Elvis Torach

Personal information
- Date of birth: 25 February 2008 (age 18)
- Place of birth: Kitgum, Uganda
- Height: 1.85 m (6 ft 1 in)
- Position: Right-back

Team information
- Current team: AGF

Youth career
- Rwotker Soccer Academy
- Zebra Academy
- El Cambio Academy

Senior career*
- Years: Team / Apps / (Gls)
- Masaka Sunshine FC

International career
- 2025–: Uganda U17 / 9 / (1)

= Elvis Torach =

Ugandan footballer

Elvis Torach (born 25 February 2008) is a Ugandan footballer who plays as a right-back for AGF's under-19 team and the Uganda under-17 national team.

==Early life and education==
Torach was born on 25 February 2008 in Kitgum, Uganda. He attended Blessed Sacrament Senior Secondary School in Kimaanya, Masaka, while developing his football career.

==Club career==
Torach began his football development at Rwotker Soccer Academy and later trained with Zebra Academy before joining El Cambio Academy in Uganda.

He subsequently played for Masaka Sunshine FC. The Federation of Uganda Football Associations listed him among the defenders in Uganda's provisional squad for the 2025 FIFA U-17 World Cup.

In August 2026, Torach joined Danish club AGF on his 18th birthday. He became the third player from El Cambio Academy to join the Danish club, following fellow Ugandans James Bogere and Hamuza Sengooba.
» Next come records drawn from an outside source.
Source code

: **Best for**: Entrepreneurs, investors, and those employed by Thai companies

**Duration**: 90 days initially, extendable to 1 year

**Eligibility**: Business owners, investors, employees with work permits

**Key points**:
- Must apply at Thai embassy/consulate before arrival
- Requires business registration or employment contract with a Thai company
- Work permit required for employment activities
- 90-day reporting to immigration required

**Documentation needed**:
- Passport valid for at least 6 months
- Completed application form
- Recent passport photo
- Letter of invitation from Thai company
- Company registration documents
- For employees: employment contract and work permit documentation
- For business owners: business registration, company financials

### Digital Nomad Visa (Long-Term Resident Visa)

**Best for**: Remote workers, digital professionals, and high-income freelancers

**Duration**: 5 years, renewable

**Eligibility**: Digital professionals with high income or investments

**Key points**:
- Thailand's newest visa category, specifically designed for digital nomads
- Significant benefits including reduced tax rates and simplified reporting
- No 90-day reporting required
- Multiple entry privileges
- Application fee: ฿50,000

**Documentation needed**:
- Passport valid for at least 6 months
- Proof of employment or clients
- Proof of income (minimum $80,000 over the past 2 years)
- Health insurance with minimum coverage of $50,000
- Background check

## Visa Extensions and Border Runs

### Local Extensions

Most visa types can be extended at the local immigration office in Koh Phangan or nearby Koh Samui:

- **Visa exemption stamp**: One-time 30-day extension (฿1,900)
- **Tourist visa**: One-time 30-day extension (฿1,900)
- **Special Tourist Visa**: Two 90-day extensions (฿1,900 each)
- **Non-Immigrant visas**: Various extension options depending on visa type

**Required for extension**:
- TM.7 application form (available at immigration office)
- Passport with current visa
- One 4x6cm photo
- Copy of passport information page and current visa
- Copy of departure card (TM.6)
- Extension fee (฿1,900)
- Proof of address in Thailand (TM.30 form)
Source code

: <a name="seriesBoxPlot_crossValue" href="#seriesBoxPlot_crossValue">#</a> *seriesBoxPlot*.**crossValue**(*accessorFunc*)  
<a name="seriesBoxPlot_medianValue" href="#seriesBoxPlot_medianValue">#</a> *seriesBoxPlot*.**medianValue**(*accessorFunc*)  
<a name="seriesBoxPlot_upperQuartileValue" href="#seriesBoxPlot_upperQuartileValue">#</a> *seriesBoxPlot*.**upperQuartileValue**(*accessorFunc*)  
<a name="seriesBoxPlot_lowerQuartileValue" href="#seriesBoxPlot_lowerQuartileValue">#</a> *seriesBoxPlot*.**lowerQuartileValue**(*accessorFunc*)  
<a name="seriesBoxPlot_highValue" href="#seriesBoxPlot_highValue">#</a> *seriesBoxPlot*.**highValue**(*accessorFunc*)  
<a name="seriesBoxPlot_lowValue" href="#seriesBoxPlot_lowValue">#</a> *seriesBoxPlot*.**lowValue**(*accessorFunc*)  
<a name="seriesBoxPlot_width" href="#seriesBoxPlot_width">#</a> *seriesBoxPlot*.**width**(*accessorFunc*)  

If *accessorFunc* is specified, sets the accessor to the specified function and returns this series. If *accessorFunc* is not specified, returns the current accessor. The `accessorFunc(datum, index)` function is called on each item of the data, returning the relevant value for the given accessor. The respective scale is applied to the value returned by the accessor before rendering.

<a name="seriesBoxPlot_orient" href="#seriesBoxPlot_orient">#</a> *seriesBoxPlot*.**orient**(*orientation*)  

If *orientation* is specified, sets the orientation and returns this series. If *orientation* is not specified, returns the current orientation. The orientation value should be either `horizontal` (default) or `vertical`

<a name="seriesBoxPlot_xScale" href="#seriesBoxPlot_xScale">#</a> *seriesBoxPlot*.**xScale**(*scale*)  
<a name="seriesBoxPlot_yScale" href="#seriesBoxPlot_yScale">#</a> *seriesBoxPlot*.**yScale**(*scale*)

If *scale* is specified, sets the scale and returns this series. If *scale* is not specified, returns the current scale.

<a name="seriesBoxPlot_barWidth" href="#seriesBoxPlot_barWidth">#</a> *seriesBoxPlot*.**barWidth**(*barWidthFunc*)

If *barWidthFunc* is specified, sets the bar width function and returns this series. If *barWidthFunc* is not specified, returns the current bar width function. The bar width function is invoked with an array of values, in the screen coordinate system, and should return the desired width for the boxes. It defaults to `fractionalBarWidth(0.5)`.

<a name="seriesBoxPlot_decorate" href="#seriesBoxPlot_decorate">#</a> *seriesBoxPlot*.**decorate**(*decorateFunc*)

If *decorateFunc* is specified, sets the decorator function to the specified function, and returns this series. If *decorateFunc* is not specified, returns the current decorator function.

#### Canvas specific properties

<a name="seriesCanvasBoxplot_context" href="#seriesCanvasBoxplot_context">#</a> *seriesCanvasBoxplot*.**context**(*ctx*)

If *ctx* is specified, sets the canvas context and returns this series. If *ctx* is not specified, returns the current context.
He was initially assigned to AGF's under-19 team.

==International career==
Torach represented Uganda at under-17 level during the 2025 Africa U-17 Cup of Nations in Morocco. He scored Uganda's goal in a 2–1 defeat against Zambia on 6 April 2025.

Uganda subsequently defeated The Gambia 2–1 in a playoff to qualify for the 2025 FIFA U-17 World Cup in Qatar. Torach started the match and contributed to Uganda's first goal with a pass to James Bogere.

At the 2025 FIFA U-17 World Cup, Torach appeared in all five of Uganda's matches. Uganda reached the round of 16 in its first appearance at a FIFA World Cup tournament and finished 14th among the 48 participating teams.

==Playing style==
Torach primarily plays as a right-back and has also been described as capable of playing as a right wing-back or in central defence. His strengths have been reported as his pace, stamina, defensive one-on-one ability, crossing and ability to support attacks from wide areas.